M. le baron Pasquier a lu son discours avec un goût parfait, appuyant sur les passages importants de son sujet, et ne faisant valoir qu’à demi les passages à effets personnels, à effets d’auteur. Point de déclamation, point d’emphase, aucun de ces moyens oratoires dont on abuse aujourd’hui. Ces moyens plaisent sans doute au vulgaire, qu’ils avertissent des beaux endroits ; mais aux personnes intelligentes, qui n’ont pas besoin d’être averties, ils paraissent fatigants et offensants. Lire ce qu’on a écrit soi-même, ou lire l’ouvrage d’un autre, sont deux choses très-différentes. Nous n’aimons pas ces auteurs dont le débit officieux vous dit à tout moment : « Écoutez ça ! admirez ça ! je suis particulièrement content de cette phrase ! » et qui déclament complaisamment leur prose, comme un professeur, dans un cours de littérature, déclame les citations qu’il fait apprécier, ou comme cet amateur qui, jouant le rôle d’Hippolyte, faisait valoir chacune des beautés du style, et, récitant ce fameux vers :

Le jour n’est pas plus pur que le fond de mon cœur,


semblait ajouter : « Tous monosyllabes ! »

Dans son remarquable discours, M. Mignet n’a pas assez rappelé, selon nous, le principal titre de M. le baron Pasquier au choix de l’Académie.

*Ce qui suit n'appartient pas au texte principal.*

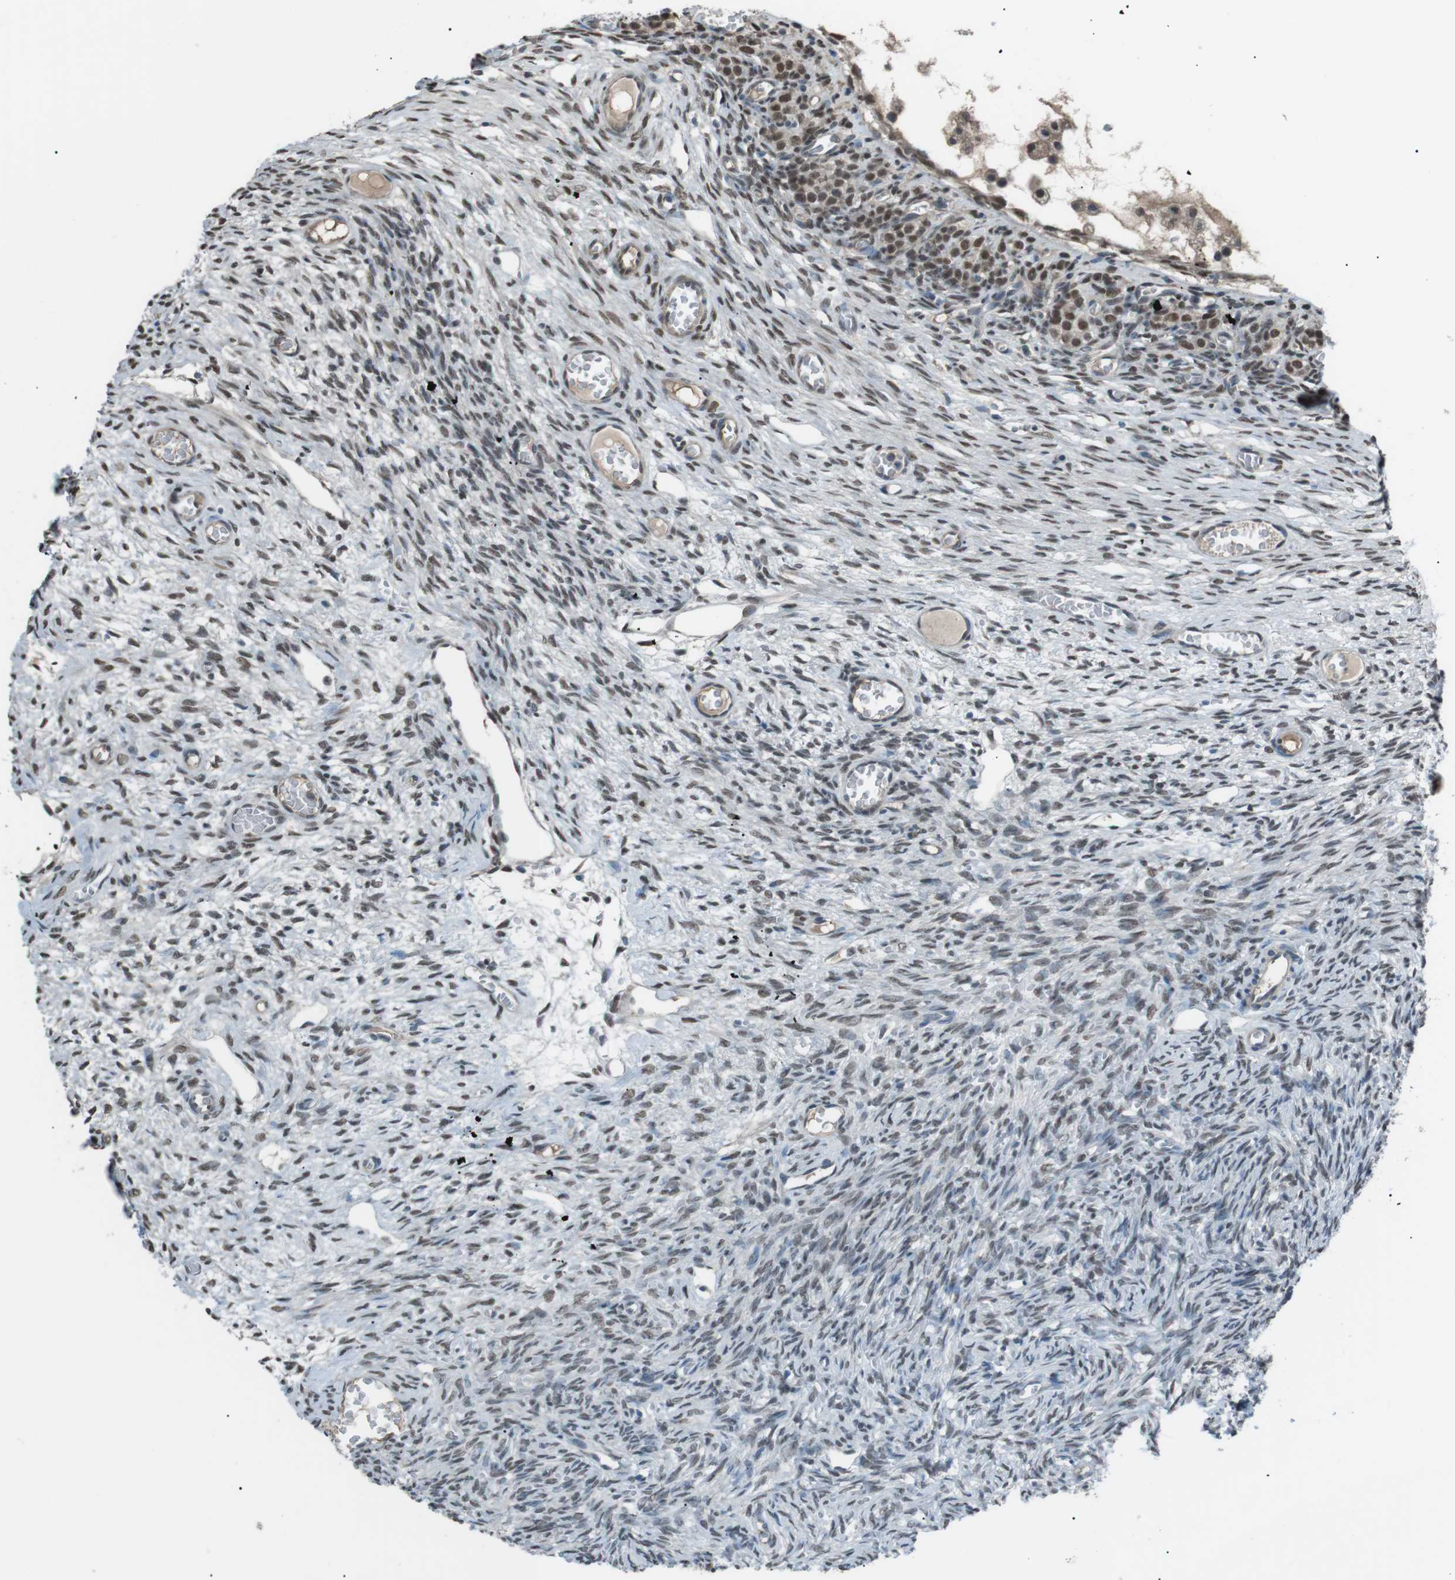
{"staining": {"intensity": "weak", "quantity": "25%-75%", "location": "nuclear"}, "tissue": "ovary", "cell_type": "Ovarian stroma cells", "image_type": "normal", "snomed": [{"axis": "morphology", "description": "Normal tissue, NOS"}, {"axis": "topography", "description": "Ovary"}], "caption": "Immunohistochemistry (IHC) (DAB) staining of normal human ovary exhibits weak nuclear protein staining in approximately 25%-75% of ovarian stroma cells.", "gene": "SRPK2", "patient": {"sex": "female", "age": 27}}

Ce n’est pas parce qu’il est chancelier de France qu’il a été élu, ni parce que l’Académie française trouve qu’il est bon pour elle de se munir de chancelier. Elle s’en est privée plus d’une fois, et nous pensons qu’elle a eu raison de s’en priver : on peut être un homme du plus grand mérite dans la magistrature et n’être pas du tout littéraire.